Question

How do you solve \[2{{x}^{2}}-4x-3=0\] by completing the square?

Answer 1

Hint: In this problem, we have to solve the given quadratic equation by completing the square. We can first take the constant term to the right-hand side or we can add 3 on both sides. Then we have two terms on the left-hand side, which we should convert to a perfect square by adding the number 2. Then we will get a perfect square to solve for x.

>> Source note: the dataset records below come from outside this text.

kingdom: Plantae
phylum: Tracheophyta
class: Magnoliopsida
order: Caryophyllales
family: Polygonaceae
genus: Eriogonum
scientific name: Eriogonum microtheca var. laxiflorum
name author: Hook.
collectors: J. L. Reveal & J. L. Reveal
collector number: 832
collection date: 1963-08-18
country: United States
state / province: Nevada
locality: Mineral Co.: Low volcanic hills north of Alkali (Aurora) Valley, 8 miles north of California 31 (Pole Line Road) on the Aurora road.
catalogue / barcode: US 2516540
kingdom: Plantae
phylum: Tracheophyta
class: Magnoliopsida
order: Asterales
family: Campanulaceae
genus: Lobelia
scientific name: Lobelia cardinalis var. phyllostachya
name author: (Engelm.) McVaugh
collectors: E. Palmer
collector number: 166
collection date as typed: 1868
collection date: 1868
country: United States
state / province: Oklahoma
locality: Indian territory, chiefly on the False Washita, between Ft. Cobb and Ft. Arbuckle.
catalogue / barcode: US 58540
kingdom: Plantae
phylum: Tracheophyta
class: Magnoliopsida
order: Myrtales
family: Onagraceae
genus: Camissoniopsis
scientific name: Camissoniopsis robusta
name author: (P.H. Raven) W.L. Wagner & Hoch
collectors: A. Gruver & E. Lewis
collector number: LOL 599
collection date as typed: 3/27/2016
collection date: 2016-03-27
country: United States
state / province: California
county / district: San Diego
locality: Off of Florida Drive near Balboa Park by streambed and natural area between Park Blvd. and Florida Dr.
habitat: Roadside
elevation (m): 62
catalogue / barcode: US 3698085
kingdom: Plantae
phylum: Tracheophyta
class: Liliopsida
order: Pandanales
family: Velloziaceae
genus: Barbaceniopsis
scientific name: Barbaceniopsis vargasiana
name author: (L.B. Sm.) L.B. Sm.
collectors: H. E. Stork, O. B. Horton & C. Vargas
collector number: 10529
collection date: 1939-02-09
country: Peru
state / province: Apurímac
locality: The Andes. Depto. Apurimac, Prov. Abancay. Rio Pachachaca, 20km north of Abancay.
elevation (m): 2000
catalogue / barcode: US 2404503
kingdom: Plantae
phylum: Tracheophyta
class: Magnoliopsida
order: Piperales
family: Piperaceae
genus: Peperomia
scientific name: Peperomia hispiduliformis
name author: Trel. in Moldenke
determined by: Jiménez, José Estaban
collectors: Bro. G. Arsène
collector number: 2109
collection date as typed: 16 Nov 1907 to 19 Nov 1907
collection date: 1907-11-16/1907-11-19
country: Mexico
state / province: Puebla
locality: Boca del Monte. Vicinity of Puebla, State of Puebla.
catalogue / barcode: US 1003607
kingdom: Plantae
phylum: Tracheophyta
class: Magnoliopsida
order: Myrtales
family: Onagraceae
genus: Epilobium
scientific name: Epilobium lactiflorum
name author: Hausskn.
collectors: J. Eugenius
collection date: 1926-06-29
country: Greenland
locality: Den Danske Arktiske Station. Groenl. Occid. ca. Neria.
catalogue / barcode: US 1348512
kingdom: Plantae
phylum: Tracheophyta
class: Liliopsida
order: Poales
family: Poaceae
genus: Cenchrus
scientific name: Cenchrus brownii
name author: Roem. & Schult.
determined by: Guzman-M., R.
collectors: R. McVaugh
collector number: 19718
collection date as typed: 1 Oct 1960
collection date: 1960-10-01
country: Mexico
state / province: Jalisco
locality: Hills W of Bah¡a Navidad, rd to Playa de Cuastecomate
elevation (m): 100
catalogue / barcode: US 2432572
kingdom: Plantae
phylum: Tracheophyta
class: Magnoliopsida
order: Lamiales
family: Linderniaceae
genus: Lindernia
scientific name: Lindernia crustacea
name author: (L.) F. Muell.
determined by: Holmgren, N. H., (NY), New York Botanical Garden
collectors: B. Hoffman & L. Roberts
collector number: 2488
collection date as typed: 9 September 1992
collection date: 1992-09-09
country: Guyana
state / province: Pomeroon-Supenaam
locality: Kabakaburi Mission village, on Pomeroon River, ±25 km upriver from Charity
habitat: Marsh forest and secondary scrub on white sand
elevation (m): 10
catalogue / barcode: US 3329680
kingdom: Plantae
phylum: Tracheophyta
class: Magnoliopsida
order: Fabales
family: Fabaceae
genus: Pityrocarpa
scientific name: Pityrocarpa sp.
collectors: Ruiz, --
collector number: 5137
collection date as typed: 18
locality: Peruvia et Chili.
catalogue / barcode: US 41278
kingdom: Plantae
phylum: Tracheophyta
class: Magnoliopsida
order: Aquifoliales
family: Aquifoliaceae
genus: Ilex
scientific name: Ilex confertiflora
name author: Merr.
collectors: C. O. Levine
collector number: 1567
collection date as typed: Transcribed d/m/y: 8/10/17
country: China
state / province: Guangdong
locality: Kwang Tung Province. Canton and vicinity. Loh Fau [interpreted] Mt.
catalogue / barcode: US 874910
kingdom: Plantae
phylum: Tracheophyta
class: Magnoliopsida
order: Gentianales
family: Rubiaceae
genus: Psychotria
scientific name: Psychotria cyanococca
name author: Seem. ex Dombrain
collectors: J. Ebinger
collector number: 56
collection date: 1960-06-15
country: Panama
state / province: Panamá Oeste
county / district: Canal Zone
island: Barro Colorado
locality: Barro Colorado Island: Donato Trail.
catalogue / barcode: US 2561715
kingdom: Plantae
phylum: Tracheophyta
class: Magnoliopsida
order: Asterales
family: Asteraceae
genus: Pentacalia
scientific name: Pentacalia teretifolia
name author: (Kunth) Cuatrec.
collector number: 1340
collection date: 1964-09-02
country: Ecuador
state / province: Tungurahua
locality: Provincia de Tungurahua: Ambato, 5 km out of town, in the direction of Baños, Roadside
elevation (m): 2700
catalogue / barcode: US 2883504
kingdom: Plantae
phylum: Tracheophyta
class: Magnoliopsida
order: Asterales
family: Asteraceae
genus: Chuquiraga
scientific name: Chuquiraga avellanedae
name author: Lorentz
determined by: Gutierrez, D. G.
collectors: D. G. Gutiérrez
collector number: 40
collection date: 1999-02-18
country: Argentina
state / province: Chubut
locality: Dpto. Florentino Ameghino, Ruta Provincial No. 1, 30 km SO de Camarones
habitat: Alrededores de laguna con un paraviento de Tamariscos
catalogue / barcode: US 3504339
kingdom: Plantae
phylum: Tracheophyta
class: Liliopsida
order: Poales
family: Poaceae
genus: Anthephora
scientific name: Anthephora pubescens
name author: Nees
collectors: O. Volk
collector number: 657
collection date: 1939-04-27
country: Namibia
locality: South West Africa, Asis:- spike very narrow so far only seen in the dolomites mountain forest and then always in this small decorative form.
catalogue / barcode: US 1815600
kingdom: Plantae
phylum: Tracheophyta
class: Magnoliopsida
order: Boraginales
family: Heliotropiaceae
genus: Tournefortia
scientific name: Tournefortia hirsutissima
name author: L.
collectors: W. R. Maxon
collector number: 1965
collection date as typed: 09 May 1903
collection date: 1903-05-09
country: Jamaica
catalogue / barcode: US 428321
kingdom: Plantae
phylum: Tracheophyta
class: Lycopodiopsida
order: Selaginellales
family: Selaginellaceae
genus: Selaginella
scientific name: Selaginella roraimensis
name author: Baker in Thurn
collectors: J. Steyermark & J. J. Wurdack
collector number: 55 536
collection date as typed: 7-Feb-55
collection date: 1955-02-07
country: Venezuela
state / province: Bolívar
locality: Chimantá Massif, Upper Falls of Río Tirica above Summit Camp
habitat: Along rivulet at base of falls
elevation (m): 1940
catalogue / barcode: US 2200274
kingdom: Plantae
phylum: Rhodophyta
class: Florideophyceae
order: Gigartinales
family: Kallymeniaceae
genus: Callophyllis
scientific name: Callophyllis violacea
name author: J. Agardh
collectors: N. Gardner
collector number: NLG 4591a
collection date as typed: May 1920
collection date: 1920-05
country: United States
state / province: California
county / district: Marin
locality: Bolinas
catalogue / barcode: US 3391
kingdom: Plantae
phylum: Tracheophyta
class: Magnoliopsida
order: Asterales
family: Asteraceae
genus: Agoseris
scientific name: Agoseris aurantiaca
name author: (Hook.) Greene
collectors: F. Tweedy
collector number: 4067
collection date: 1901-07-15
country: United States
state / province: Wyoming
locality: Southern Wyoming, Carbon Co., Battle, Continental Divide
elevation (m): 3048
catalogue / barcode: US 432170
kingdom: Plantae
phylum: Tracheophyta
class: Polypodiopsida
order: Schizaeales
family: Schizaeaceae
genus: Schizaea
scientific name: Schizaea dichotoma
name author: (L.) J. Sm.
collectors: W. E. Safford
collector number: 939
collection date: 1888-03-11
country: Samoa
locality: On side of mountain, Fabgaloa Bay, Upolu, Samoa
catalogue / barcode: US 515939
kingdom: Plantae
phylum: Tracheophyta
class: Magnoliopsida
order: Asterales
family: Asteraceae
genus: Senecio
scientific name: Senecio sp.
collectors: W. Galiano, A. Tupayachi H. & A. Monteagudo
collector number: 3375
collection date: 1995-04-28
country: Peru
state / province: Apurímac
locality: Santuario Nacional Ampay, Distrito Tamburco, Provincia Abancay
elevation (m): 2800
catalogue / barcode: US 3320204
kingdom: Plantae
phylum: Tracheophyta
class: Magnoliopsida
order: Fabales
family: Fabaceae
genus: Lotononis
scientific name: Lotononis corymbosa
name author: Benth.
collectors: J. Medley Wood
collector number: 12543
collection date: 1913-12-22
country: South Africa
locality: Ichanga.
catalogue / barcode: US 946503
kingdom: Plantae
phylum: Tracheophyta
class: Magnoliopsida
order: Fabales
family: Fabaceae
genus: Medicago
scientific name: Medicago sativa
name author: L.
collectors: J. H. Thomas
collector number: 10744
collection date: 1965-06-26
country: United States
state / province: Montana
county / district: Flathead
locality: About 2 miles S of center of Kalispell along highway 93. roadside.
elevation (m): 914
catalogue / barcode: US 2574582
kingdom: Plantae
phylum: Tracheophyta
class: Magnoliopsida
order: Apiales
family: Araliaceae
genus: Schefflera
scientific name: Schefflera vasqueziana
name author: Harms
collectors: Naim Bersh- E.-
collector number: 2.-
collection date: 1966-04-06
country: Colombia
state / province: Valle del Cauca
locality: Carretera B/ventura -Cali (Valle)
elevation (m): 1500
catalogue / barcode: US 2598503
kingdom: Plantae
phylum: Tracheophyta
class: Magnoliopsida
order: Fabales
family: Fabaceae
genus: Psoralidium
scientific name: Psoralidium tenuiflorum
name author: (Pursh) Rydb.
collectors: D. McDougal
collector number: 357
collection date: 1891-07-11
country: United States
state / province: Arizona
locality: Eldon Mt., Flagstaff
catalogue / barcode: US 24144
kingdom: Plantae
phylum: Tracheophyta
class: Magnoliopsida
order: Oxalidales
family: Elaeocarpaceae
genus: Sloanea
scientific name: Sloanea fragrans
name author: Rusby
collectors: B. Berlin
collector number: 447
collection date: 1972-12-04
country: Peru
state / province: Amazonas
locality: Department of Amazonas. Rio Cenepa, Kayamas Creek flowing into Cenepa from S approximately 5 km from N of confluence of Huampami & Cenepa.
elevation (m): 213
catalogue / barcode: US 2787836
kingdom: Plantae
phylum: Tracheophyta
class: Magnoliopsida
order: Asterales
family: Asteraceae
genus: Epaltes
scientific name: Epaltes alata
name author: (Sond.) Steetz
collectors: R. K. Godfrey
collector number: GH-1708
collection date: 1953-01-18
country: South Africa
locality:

Complete step by step answer:
We know that the given quadratic equation to be solved is,
\[2{{x}^{2}}-4x-3=0\] ……. (1)
Now we can add 3 on both sides in the above equation (1), we get
\[\begin{align}
  & \Rightarrow 2{{x}^{2}}-4x-3+3=0+3 \\
 & \Rightarrow 2{{x}^{2}}-4x=3 \\
\end{align}\]
Now we can add 2 on both sides to get a perfect square equation, we get
\[\Rightarrow 2{{x}^{2}}-4x+2=3+2\]
Now we can take the common term 2 outside, in the left-hand side, we get
\[\Rightarrow 2\left( {{x}^{2}}-2x+1 \right)=5\]
We know that,
\[{{\left( a-b \right)}^{2}}={{a}^{2}}-2ab+{{b}^{2}}\]
Now we can apply this formula in the left-hand side of the above equation, we get
\[\Rightarrow 2{{\left( x-1 \right)}^{2}}=5\]
We can now divide by 2 on both the sides and cancel similar terms, we get
 \[\begin{align}
  & \Rightarrow \dfrac{2{{\left( x-1 \right)}^{2}}}{2}=\dfrac{5}{2} \\
 & \Rightarrow {{\left( x-1 \right)}^{2}}=\dfrac{5}{2} \\
\end{align}\]
We can take square on both sides, we get
\[\Rightarrow \sqrt{{{\left( x-1 \right)}^{2}}}=\pm \sqrt{\dfrac{5}{2}}\]
We can cancel the square root on the left-hand side,
\[\Rightarrow x-1=\pm \sqrt{\dfrac{5}{2}}\]
Now we can add the number 1 on both sides, we get
\[\Rightarrow x=1\pm \sqrt{\dfrac{5}{2}}\]
Therefore, the value of x = \[1+\sqrt{\dfrac{5}{2}},1-\sqrt{\dfrac{5}{2}}\] .

Note:
Students make mistakes while finding the perfect square of the equation which should be concentrated. In this problem, we have given that we should solve by completing the square, in case it is not given, we can also use another method, a quadratic formula to solve and find the value of x.